I swore I'd die in those mountains before I'd owe him another minute.
" He exhales, long and slow. His thumb finds the bronze ring and strokes the metal.
The dog whimpers. Afon glances down at the blood on my hands, the blood on the seat, the gray creeping into the dog's gums, and I watch the decision finish itself in his eyes.
"But Wolf took a bullet for me," he continues. "And I can't keep you safe out here anymore. Not from this. So." He sets his jaw and nods. "We go to Lukas. I'll owe him whatever he wants, and that's fine, so long as you keep breathing—and this idiot dog does, too."
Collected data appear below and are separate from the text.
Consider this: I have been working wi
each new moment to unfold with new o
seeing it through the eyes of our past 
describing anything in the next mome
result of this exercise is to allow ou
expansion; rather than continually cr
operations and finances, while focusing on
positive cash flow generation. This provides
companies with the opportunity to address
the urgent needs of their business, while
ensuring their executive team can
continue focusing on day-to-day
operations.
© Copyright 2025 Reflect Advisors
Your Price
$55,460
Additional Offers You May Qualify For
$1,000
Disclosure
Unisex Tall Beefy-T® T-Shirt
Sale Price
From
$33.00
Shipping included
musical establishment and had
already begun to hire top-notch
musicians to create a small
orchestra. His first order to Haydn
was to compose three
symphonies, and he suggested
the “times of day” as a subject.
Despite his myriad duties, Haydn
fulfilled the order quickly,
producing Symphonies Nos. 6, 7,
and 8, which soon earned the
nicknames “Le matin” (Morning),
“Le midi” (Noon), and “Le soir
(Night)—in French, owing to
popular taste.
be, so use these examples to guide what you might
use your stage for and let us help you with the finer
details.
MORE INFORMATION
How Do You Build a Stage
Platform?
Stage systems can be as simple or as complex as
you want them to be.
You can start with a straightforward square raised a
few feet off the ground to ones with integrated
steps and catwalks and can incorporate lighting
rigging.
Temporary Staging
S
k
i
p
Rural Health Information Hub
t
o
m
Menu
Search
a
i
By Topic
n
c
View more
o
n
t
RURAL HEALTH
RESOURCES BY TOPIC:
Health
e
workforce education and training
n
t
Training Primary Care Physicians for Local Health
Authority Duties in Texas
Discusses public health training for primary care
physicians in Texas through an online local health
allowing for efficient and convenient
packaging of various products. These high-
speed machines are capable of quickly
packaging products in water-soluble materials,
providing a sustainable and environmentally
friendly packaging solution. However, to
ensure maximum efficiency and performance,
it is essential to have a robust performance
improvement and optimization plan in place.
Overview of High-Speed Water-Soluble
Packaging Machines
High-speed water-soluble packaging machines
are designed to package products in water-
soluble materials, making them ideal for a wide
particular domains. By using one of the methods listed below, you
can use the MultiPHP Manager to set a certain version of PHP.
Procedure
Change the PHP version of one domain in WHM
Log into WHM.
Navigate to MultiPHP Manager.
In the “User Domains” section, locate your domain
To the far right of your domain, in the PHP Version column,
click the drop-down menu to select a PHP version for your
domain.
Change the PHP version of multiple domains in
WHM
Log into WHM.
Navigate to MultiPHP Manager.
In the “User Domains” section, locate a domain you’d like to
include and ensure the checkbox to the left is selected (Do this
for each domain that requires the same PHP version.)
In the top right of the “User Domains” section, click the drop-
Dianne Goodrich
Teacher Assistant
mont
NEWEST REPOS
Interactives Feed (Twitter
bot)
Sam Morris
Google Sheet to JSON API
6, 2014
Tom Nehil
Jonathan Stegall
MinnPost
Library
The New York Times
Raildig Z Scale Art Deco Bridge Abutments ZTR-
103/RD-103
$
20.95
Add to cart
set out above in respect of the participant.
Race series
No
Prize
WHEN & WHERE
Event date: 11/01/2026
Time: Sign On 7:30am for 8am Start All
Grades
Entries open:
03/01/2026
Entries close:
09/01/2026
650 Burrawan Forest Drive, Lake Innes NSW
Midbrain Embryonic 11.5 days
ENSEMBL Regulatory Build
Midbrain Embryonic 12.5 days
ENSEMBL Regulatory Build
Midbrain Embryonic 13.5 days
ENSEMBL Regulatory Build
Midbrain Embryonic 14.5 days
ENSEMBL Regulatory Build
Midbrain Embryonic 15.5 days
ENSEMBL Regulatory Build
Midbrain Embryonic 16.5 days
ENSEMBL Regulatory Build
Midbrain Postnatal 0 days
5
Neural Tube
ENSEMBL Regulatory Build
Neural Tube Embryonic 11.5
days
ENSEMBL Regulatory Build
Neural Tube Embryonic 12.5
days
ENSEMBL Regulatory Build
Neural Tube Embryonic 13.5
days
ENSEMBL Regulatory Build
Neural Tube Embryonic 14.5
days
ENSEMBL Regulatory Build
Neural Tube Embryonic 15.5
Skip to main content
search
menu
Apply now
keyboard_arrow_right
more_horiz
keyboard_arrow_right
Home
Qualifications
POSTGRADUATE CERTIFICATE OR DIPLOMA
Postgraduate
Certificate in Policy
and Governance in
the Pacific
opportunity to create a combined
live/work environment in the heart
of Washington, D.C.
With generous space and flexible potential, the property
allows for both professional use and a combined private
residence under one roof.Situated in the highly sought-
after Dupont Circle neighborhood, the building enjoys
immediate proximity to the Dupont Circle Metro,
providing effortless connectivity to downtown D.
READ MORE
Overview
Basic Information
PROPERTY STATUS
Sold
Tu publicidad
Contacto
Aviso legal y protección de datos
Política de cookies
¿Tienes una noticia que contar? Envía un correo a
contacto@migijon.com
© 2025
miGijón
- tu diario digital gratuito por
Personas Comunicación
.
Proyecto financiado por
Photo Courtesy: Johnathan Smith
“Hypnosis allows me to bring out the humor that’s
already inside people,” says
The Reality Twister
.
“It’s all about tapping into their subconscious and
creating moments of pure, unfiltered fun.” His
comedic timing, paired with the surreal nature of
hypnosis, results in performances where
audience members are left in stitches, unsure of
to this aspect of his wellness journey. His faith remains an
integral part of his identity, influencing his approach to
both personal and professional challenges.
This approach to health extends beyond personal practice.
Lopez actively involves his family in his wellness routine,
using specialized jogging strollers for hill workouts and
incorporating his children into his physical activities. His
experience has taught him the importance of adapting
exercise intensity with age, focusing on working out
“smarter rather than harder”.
I don't know what to say. So I reach across Wolf with one bloody hand and I find Afon's where it rests on the gearshift, and I cover it, ring and all.
"Then call him," I say. "He's waiting."
Afon takes the phone from my pocket with his free hand, never letting go of mine, never taking his eyes off the road. He stares at the screen for a long moment, that single saved number, the thing he's been running from this whole time. His thumb hovers.
Then he presses it.
It rings once. Twice. Wolf's breathing flutters in my lap and I press down and whisper to him to hold on, hold on, we're going somewhere safe.
Beep. The line connects.
"It's me," Afon growls. "I need to ask a favor."